- Transcribed page contents -

....................

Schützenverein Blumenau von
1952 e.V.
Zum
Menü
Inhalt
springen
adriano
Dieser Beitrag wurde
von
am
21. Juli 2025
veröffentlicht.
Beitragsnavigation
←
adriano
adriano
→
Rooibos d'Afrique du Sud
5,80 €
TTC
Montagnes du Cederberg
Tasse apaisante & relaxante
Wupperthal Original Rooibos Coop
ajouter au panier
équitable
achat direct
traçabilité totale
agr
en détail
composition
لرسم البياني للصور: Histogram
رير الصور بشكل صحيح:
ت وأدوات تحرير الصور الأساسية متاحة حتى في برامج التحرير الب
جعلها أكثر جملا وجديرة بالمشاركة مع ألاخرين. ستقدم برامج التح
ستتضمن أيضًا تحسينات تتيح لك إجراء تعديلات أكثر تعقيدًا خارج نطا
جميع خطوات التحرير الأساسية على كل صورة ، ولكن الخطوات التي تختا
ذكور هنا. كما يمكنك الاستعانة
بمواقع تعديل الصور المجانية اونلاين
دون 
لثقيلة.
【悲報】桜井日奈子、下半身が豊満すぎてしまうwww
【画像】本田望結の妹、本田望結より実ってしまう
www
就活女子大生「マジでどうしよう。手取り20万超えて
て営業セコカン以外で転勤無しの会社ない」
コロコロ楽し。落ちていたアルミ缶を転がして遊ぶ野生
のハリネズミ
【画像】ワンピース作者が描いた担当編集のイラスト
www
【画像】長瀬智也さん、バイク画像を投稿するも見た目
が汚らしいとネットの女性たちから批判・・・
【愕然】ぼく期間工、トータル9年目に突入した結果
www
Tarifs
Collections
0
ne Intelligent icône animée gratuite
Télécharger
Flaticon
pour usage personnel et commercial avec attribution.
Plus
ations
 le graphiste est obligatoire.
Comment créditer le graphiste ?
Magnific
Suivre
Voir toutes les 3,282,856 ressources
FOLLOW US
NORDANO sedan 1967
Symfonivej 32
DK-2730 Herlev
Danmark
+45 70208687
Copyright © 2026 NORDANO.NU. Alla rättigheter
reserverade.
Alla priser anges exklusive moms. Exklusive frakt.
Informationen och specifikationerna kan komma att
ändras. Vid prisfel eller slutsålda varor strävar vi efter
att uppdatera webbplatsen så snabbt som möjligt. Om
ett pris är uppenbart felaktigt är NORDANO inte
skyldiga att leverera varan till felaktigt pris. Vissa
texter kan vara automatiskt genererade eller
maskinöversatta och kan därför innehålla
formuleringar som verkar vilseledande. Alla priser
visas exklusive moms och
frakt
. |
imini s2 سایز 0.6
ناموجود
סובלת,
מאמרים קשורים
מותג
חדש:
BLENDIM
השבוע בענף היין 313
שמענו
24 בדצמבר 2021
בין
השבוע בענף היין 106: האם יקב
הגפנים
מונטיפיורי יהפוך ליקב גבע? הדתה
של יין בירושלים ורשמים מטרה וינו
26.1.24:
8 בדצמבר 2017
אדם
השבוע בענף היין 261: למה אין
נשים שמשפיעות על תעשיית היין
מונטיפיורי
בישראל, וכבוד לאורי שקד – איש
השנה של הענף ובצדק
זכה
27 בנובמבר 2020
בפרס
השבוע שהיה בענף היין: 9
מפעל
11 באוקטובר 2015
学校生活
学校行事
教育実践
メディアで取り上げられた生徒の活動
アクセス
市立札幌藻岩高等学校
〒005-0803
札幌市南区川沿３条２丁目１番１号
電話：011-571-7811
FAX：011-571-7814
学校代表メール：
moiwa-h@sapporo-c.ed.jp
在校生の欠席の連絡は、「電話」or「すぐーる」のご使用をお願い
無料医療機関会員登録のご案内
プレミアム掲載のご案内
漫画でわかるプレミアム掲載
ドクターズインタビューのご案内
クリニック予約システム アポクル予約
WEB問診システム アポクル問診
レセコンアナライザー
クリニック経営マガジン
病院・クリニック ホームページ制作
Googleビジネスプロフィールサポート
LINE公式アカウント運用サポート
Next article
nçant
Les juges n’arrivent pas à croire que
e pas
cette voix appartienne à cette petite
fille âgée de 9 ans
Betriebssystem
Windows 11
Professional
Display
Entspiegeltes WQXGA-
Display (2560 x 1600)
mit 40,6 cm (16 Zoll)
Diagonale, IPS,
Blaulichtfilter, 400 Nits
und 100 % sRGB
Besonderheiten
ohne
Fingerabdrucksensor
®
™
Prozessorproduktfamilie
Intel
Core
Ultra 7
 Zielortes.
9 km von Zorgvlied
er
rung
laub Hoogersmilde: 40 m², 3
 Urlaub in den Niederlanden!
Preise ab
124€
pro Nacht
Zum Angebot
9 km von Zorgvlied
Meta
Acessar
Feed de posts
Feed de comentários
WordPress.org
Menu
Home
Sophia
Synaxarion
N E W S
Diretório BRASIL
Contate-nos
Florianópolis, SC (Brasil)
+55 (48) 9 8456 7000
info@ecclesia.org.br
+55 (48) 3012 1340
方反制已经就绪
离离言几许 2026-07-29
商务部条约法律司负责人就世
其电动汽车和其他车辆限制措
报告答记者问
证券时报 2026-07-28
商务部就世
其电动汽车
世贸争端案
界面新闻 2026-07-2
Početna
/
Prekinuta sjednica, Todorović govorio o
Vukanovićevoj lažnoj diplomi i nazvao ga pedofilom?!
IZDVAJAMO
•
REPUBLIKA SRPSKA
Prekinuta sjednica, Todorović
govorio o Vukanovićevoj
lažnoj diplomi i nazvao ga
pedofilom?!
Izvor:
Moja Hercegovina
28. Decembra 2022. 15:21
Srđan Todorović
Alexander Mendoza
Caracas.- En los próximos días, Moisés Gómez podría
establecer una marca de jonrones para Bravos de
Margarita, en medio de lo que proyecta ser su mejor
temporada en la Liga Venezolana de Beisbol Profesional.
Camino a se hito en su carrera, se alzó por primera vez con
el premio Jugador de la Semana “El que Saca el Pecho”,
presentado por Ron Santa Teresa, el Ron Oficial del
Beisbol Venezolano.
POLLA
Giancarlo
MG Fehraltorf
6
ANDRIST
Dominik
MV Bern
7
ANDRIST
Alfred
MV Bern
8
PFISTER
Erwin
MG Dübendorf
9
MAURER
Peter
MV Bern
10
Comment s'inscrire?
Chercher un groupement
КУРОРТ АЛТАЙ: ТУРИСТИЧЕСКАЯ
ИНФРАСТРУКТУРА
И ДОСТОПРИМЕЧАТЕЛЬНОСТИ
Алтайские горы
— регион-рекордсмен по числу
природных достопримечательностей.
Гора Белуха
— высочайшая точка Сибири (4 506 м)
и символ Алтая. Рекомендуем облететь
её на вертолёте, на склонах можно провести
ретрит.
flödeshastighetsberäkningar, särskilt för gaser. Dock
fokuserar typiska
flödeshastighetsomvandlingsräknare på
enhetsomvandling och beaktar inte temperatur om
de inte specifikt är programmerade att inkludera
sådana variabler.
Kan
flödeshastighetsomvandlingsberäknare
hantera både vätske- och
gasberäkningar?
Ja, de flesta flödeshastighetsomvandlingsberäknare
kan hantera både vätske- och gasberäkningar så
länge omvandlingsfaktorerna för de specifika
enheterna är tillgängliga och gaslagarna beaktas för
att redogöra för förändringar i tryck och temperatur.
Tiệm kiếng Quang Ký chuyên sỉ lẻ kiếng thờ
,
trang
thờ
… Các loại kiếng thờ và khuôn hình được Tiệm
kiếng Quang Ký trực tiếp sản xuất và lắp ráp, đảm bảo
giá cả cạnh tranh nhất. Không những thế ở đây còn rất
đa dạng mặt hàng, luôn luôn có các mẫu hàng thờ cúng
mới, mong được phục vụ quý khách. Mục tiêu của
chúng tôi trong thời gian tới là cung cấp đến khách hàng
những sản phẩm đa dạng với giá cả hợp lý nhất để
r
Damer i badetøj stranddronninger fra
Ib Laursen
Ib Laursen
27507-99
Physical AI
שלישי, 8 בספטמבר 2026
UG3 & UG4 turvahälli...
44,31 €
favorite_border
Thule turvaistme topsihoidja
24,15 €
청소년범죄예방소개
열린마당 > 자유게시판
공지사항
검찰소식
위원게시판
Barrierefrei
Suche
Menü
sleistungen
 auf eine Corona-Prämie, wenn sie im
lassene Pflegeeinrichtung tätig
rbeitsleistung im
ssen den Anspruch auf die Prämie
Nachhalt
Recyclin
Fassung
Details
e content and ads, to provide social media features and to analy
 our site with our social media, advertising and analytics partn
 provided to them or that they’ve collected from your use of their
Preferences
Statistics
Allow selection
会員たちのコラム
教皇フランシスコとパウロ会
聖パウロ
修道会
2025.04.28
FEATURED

....................

- Work required -
Copy out the entries above exactly as given, starting at the top and ending with the line containing "le graphiste est obligatoire."; include both and nothing more.

- Answer space -
Schützenverein Blumenau von
1952 e.V.
Zum
Menü
Inhalt
springen
adriano
Dieser Beitrag wurde
von
am
21. Juli 2025
veröffentlicht.
Beitragsnavigation
←
adriano
adriano
→
Rooibos d'Afrique du Sud
5,80 €
TTC
Montagnes du Cederberg
Tasse apaisante & relaxante
Wupperthal Original Rooibos Coop
ajouter au panier
équitable
achat direct
traçabilité totale
agr
en détail
composition
لرسم البياني للصور: Histogram
رير الصور بشكل صحيح:
ت وأدوات تحرير الصور الأساسية متاحة حتى في برامج التحرير الب
جعلها أكثر جملا وجديرة بالمشاركة مع ألاخرين. ستقدم برامج التح
ستتضمن أيضًا تحسينات تتيح لك إجراء تعديلات أكثر تعقيدًا خارج نطا
جميع خطوات التحرير الأساسية على كل صورة ، ولكن الخطوات التي تختا
ذكور هنا. كما يمكنك الاستعانة
بمواقع تعديل الصور المجانية اونلاين
دون 
لثقيلة.
【悲報】桜井日奈子、下半身が豊満すぎてしまうwww
【画像】本田望結の妹、本田望結より実ってしまう
www
就活女子大生「マジでどうしよう。手取り20万超えて
て営業セコカン以外で転勤無しの会社ない」
コロコロ楽し。落ちていたアルミ缶を転がして遊ぶ野生
のハリネズミ
【画像】ワンピース作者が描いた担当編集のイラスト
www
【画像】長瀬智也さん、バイク画像を投稿するも見た目
が汚らしいとネットの女性たちから批判・・・
【愕然】ぼく期間工、トータル9年目に突入した結果
www
Tarifs
Collections
0
ne Intelligent icône animée gratuite
Télécharger
Flaticon
pour usage personnel et commercial avec attribution.
Plus
ations
 le graphiste est obligatoire.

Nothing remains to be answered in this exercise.